GOAL OF THE EXERCISE |
Within the material below, transcribe exactly the lines from the one holding "## 在现有页面中使用" through the one holding "#### Persistence", keeping both ends and skipping the rest.

TASK MATERIAL |
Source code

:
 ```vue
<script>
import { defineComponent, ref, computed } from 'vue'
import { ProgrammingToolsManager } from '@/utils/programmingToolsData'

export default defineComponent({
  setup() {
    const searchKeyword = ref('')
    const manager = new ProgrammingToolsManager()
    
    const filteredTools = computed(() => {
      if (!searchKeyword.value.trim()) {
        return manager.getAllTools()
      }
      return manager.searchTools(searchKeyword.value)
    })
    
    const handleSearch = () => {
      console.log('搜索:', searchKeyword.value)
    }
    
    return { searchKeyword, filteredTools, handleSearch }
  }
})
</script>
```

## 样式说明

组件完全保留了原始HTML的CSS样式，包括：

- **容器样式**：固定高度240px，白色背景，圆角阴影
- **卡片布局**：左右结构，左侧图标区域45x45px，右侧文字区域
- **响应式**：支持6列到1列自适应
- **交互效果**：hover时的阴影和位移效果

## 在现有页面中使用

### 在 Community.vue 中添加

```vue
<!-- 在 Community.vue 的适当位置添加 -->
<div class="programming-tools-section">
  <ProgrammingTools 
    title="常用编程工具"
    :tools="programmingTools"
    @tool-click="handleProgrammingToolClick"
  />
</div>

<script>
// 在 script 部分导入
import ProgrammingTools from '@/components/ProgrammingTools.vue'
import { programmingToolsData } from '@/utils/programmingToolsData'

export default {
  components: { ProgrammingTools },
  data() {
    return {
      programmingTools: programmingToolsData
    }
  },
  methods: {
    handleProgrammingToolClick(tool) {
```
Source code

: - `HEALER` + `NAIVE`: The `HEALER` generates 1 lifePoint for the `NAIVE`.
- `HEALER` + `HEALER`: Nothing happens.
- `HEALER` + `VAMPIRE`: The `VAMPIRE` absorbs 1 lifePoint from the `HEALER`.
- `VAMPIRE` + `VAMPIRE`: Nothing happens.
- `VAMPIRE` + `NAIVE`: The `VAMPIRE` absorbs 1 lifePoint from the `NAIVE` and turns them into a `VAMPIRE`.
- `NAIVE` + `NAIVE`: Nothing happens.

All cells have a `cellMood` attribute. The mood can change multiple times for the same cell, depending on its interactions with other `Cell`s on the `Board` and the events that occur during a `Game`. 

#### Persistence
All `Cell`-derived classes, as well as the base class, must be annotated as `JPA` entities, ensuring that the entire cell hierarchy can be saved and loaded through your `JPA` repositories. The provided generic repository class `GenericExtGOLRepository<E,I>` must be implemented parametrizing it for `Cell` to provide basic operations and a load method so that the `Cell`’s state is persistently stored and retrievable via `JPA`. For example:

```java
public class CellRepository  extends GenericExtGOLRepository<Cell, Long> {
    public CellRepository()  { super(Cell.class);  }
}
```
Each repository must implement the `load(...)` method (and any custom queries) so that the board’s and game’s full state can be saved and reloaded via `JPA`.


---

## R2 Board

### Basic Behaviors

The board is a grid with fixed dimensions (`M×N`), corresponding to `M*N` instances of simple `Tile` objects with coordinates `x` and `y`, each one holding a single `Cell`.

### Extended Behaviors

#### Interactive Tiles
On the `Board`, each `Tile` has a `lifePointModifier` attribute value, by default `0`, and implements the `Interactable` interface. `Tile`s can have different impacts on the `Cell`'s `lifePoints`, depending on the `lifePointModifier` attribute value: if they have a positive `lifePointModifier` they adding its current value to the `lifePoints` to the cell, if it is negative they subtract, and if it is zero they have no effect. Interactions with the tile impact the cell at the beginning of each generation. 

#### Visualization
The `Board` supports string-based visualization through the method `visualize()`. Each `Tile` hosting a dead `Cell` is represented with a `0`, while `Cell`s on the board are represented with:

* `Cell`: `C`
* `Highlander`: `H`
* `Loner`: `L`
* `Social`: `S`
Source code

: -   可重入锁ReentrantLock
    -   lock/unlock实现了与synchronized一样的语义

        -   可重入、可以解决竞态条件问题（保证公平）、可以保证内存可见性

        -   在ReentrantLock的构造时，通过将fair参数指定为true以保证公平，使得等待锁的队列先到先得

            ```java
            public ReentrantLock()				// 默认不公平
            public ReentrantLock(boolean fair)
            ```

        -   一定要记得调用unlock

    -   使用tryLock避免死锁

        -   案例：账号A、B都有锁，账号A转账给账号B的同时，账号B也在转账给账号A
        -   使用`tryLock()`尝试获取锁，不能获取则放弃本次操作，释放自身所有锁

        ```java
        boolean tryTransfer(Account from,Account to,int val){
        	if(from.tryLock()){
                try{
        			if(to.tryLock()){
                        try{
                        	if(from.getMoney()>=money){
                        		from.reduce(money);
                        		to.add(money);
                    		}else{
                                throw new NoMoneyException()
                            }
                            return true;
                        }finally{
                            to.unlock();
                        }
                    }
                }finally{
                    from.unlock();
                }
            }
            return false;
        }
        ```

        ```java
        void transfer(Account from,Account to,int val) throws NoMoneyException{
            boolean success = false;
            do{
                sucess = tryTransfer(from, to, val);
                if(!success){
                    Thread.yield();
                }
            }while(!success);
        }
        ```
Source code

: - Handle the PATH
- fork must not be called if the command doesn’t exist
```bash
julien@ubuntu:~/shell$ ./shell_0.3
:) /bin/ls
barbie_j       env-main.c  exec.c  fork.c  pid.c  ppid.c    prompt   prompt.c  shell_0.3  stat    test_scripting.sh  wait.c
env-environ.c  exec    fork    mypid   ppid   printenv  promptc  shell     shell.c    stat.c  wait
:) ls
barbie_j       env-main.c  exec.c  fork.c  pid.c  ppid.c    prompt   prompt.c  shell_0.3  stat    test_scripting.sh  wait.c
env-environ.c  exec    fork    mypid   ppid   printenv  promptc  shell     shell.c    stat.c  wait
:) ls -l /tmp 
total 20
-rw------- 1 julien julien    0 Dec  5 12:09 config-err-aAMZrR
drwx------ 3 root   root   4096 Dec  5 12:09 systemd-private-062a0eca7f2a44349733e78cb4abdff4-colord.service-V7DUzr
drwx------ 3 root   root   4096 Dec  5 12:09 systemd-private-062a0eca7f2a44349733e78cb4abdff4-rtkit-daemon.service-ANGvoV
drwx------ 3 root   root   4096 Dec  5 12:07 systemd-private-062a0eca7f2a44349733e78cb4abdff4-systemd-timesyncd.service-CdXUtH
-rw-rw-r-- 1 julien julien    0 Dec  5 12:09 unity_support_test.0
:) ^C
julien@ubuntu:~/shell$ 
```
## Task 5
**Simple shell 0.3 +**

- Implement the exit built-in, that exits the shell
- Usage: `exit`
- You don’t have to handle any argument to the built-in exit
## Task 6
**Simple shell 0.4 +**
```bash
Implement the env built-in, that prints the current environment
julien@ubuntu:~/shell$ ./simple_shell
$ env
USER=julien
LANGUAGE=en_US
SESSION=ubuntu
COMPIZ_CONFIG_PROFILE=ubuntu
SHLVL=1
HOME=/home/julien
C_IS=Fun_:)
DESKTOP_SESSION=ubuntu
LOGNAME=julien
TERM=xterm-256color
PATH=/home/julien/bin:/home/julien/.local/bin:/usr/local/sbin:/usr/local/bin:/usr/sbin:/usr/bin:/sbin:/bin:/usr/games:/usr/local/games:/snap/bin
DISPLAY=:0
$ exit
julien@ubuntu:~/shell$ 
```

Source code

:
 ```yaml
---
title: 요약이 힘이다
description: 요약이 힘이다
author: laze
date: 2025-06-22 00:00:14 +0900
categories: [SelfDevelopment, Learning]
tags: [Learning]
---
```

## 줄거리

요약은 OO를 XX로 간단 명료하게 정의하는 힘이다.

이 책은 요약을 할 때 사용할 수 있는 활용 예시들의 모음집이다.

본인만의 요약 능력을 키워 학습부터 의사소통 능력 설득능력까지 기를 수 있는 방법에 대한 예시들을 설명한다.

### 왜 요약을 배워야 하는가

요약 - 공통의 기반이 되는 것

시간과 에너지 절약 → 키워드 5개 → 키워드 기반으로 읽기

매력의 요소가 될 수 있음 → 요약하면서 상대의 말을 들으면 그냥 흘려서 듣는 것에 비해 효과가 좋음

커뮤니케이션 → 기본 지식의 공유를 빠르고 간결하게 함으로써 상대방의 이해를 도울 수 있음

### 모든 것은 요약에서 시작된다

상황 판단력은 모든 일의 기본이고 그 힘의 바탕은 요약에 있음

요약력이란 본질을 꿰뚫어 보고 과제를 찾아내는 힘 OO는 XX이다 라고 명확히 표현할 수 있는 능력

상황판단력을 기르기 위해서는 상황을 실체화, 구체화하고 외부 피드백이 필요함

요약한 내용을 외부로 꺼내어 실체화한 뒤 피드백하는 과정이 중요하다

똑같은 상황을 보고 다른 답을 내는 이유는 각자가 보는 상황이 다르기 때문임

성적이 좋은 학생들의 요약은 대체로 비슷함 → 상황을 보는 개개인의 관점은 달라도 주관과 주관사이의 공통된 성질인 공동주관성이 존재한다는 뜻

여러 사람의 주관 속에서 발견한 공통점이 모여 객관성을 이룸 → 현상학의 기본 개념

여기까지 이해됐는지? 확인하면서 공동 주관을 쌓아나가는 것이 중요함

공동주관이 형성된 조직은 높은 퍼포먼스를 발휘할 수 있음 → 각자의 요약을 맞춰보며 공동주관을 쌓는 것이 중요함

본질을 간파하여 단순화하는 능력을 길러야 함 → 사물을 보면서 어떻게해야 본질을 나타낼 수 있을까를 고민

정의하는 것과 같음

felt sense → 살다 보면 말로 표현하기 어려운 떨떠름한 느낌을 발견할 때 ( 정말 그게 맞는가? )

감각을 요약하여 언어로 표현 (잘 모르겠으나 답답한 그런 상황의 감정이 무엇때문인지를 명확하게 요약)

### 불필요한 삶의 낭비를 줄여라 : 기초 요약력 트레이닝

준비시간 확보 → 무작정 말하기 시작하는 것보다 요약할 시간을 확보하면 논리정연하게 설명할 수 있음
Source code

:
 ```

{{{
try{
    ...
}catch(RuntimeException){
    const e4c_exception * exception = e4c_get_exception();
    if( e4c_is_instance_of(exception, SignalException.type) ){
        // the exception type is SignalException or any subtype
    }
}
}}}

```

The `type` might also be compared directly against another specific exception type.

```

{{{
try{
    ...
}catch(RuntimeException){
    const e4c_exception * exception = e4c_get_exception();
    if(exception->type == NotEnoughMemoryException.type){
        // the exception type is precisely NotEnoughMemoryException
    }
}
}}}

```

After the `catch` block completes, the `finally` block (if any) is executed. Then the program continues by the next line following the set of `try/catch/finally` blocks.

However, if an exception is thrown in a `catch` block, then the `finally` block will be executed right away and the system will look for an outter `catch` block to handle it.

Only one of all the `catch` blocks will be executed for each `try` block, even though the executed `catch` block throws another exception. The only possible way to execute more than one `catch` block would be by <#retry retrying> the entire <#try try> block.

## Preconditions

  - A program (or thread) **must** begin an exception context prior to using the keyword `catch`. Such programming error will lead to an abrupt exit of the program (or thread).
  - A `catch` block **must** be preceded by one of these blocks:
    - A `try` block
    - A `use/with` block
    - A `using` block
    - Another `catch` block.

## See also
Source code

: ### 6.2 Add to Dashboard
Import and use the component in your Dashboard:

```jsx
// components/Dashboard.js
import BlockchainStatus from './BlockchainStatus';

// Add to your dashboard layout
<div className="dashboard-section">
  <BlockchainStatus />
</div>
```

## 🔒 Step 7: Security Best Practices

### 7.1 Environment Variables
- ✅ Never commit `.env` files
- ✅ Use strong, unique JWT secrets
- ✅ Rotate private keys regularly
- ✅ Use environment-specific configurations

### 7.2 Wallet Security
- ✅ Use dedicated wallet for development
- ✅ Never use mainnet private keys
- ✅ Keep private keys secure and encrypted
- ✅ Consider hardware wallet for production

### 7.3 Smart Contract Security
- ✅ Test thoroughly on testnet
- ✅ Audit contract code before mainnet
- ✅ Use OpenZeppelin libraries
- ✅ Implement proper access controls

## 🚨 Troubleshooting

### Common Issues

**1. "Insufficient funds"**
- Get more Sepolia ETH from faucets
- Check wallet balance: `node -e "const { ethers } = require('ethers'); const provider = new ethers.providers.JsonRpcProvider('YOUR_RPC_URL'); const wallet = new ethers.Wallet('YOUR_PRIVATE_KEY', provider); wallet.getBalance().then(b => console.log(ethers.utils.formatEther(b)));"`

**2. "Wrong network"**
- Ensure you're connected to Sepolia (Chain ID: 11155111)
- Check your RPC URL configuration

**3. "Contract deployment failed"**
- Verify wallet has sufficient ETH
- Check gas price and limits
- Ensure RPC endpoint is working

FINISHED EXERCISE |
## 在现有页面中使用

### 在 Community.vue 中添加

```vue
<!-- 在 Community.vue 的适当位置添加 -->
<div class="programming-tools-section">
  <ProgrammingTools 
    title="常用编程工具"
    :tools="programmingTools"
    @tool-click="handleProgrammingToolClick"
  />
</div>

<script>
// 在 script 部分导入
import ProgrammingTools from '@/components/ProgrammingTools.vue'
import { programmingToolsData } from '@/utils/programmingToolsData'

export default {
  components: { ProgrammingTools },
  data() {
    return {
      programmingTools: programmingToolsData
    }
  },
  methods: {
    handleProgrammingToolClick(tool) {
```
Source code

: - `HEALER` + `NAIVE`: The `HEALER` generates 1 lifePoint for the `NAIVE`.
- `HEALER` + `HEALER`: Nothing happens.
- `HEALER` + `VAMPIRE`: The `VAMPIRE` absorbs 1 lifePoint from the `HEALER`.
- `VAMPIRE` + `VAMPIRE`: Nothing happens.
- `VAMPIRE` + `NAIVE`: The `VAMPIRE` absorbs 1 lifePoint from the `NAIVE` and turns them into a `VAMPIRE`.
- `NAIVE` + `NAIVE`: Nothing happens.

All cells have a `cellMood` attribute. The mood can change multiple times for the same cell, depending on its interactions with other `Cell`s on the `Board` and the events that occur during a `Game`. 

#### Persistence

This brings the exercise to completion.